Ninguém espere melhores tempos com esta economia baseada no lucro e na ganância, que a taxa de inflação fique este ano pelos modestos números apresentados pelo governo, basta olhar para o aumento dos custos de construção de habitação nova, mais 8,5% em Novembro, nem para as pretensas boas intenções do PS que, com o Parlamento dissolvido, não teve pejo em enfiar mais dinheiro no Novo Banco. Em 2021 recebeu mais 429 milhões de euros do Fundo de Resolução, e à revelia do Parlamento tentou vender dívida (121 milhões) do construtor civil José Guilherme com um desconto de 97%. O PS, no governo, será sempre o agente do grande capital e da corrupção. Esta bem exemplificada na monarquia instituída nas suas fileiras, um bom exemplo entre outros: Francisco César é candidato do Partido Socialista ao Parlamento e, caso seja eleito, irá suceder ao pai, Carlos César, que através do partido terá arranjado emprego para a família. E não deixando por mãos alheias os pergaminhos da hipocrisia: PS pretende “construir ou modernizar” 100 unidades de cuidados de saúde primário, mas simultaneamente o Hospital de Serpa encerra urgências durante o período nocturno. Não deixa de ser simbólico.

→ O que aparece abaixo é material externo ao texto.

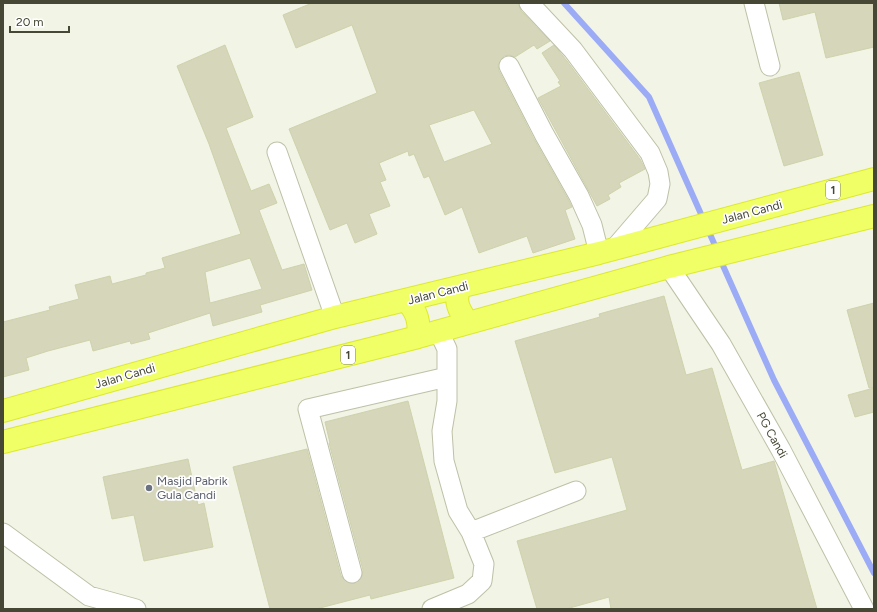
<svg xmlns="http://www.w3.org/2000/svg" width="877" height="612" viewBox="0 0 877 612" font-family="Figtree,sans-serif">
  <rect width="100%" height="100%" fill="#f2f4e5"/>
  <g fill="none" stroke-linecap="round" stroke-linejoin="round">
    <path stroke="#9cabf6" stroke-width="6" d="M 564,3 L 649,97 L 717,250
      M 720,259 L 774,380 L 874,573"/>
  </g>
  <path fill="#d5d6ba" stroke="#d0d2ac" fill-rule="evenodd" d="M 312,3 L 518,3 L 521,11 L 550,41 L 537,49 L 534,45 L 515,57 L 509,55 L 504,56 L 498,65 L 499,71 L 534,139 L 569,201 L 572,207 L 565,210 L 575,239 L 533,253 L 527,236 L 479,253 L 462,207 L 445,215 L 429,176 L 424,178 L 414,154 L 409,156 L 408,151 L 379,163 L 386,180 L 380,182 L 390,206 L 369,214 L 377,234 L 355,243 L 347,223 L 330,230 L 289,129 L 377,93 L 352,25 L 296,48 L 283,15 ZM 474,110 L 492,144 L 444,162 L 429,125 Z
    M 779,3 L 874,3 L 874,47 L 826,58 L 815,12 L 783,20 Z
    M 225,45 L 253,117 L 226,128 L 251,191 L 269,184 L 277,203 L 259,210 L 282,270 L 304,264 L 312,290 L 260,305 L 262,312 L 213,326 L 210,313 L 148,333 L 150,339 L 131,344 L 130,341 L 93,351 L 90,340 L 48,351 L 26,358 L 29,370 L 3,377 L 3,322 L 50,310 L 49,307 L 79,299 L 75,285 L 110,276 L 112,284 L 146,275 L 146,273 L 165,268 L 162,258 L 241,234 L 209,144 L 177,66 ZM 250,258 L 262,289 L 210,303 L 205,272 Z
    M 554,45 L 567,61 L 640,159 L 645,169 L 619,183 L 621,187 L 608,195 L 610,199 L 597,206 L 538,98 L 561,86 L 558,82 L 560,81 L 542,53 Z
    M 799,72 L 823,155 L 784,166 L 759,83 Z
    M 664,296 L 686,375 L 712,368 L 742,470 L 774,461 L 817,609 L 611,609 L 609,597 L 566,609 L 537,609 L 517,541 L 627,510 L 612,457 L 555,473 L 515,341 L 600,317 L 599,314 Z
    M 874,303 L 874,388 L 869,388 L 847,310 Z
    M 874,388 L 874,412 L 855,417 L 848,395 Z
    M 408,401 L 454,578 L 371,599 L 370,595 L 316,609 L 270,609 L 233,467 L 307,449 L 341,576 L 349,583 L 355,583 L 362,576 L 363,570 L 329,443 L 330,443 L 325,422 Z
    M 188,459 L 198,505 L 204,503 L 213,547 L 144,561 L 134,515 L 112,519 L 103,477 Z"/>
  <g fill="none" stroke-linecap="round" stroke-linejoin="round">
    <g stroke="#bec0a7" stroke-width="21">
      <path id="minor" d="M 529,3 L 573,50 L 650,153 L 658,172 L 660,184 L 657,199 L 614,249
        M 754,3 L 770,66
        M 509,66 L 544,134 L 579,196 L 592,225 L 599,253
        M 277,152 L 335,317
        M 669,267 L 721,344 L 781,450 L 864,609
        M 439,332 L 447,349 L 447,401 L 442,431 L 444,461 L 458,511 L 471,532 L 576,491
        M 3,533 L 89,596 L 136,609
        M 352,573 L 308,409 L 447,377
        M 432,609 L 468,594 L 482,581 L 484,564 L 471,532"/>
    </g>
    <g stroke="#dde92a" stroke-width="24">
      <path id="highway" d="M 460,288 C 453,301 460,312 468,323
        M 407,301 C 417,312 420,322 418,337
        M 3,411 L 335,317 L 599,253 L 874,179
        M 3,442 L 418,337 L 669,267 L 874,216"/>
    </g>
    <use href="#minor" stroke="#fff" stroke-width="19"/>
    <use href="#highway" stroke="#f0ff65" stroke-width="22"/>
  </g>
  <circle fill="#6b7280" stroke="#fff" stroke-width="1.5" cx="149" cy="488" r="4"/>
  <g text-anchor="middle" dominant-baseline="central" stroke-width="3.5" stroke-linejoin="round" paint-order="stroke">
    <g fill="#fff" stroke="#7e7e71" stroke-width="1">
      <rect x="826" y="181" width="14" height="18" rx="3"/>
      <rect x="341" y="346" width="14" height="18" rx="3"/>
    </g>
    <g font-size="11" font-weight="bold" fill="#464734">
      <text x="833" y="190">1</text>
      <text x="348" y="355">1</text>
    </g>
    <g font-size="12" fill="#464734" stroke="#fff">
      <text transform="translate(752 212) rotate(-15)">Jalan Candi</text>
      <text transform="translate(438 293) rotate(-14)">Jalan Candi</text>
      <text transform="translate(125 376) rotate(-16)">Jalan Candi</text>
      <text transform="translate(772 435) rotate(61)">PG Candi</text>
    </g>
    <g font-size="12" fill="#5b616d" stroke="#fff" text-anchor="start">
      <text x="157" y="481">Masjid Pabrik<tspan x="157" dy="14">Gula Candi</tspan></text>
    </g>
  </g>
  <rect width="877" height="612" fill="none" stroke="#464734" stroke-width="8"/>
  <path d="M10 26v6h59v-6" fill="none" stroke="#464734" stroke-width="2"/>
  <text x="16" y="26" font-size="12" fill="#464734" stroke="#ffffff" stroke-width="3" paint-order="stroke">20 m</text>
</svg>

O medo de que os portugueses, na sua maioria, fiquem em casa no próximo dia 30, supera o medo que Costa tenta induzir quanto ao perigo da pandemia covid-19 através das medidas que nunca deixou de impor, desde os confinamentos ao passe sanitário, a pretexto da dita, mas com outros fins. Costa, aproveitando este medo induzido pela propaganda covidística, quer surgir como o salvador da Pátria aos olhos dos portugueses e sacar-lhes o voto para uma maioria absoluta, só que o tiro poderá sair-lhe pela culatra. E, diga-se em abono da verdade, outra coisa não merece, e se por acaso perder as eleições, só poderá queixar-se do seu exacerbado oportunismo. É de igual modo por oportunismo se se vier a arranjar algum “retoque legislativo” para facilitar votação, como aventou o PR Marcelo; observação logo corroborada pela CNE que esclareceu que não há forma de impedir cidadãos infectados, ou confinados sem doença, de “irem votar nem como retirar o seu nome dos cadernos eleitorais”. A burguesia é sempre a primeira a não respeitar as suas leis quando isso lhe interessa e, assim, ficaremos esclarecidos quanto à natureza do seu putativo “estado de direito” e da sua “democracia”... e, já agora, quanto à gravidade da “pandemia” da covid-19. Com papas e bolos se enganam os tolos, actualizando, poderá dizer-se: com votos e pandemias se enganam os incautos. Mas nada é para sempre.

O PR Marcelo quer Governo para 4 anos e que "recupere confiança perdida". Nem o governo que sair destas eleições será para quatro anos, nem o povo irá confiar mais nesta camarilha corrupta e neste regime em estado avançado de apodrecimento.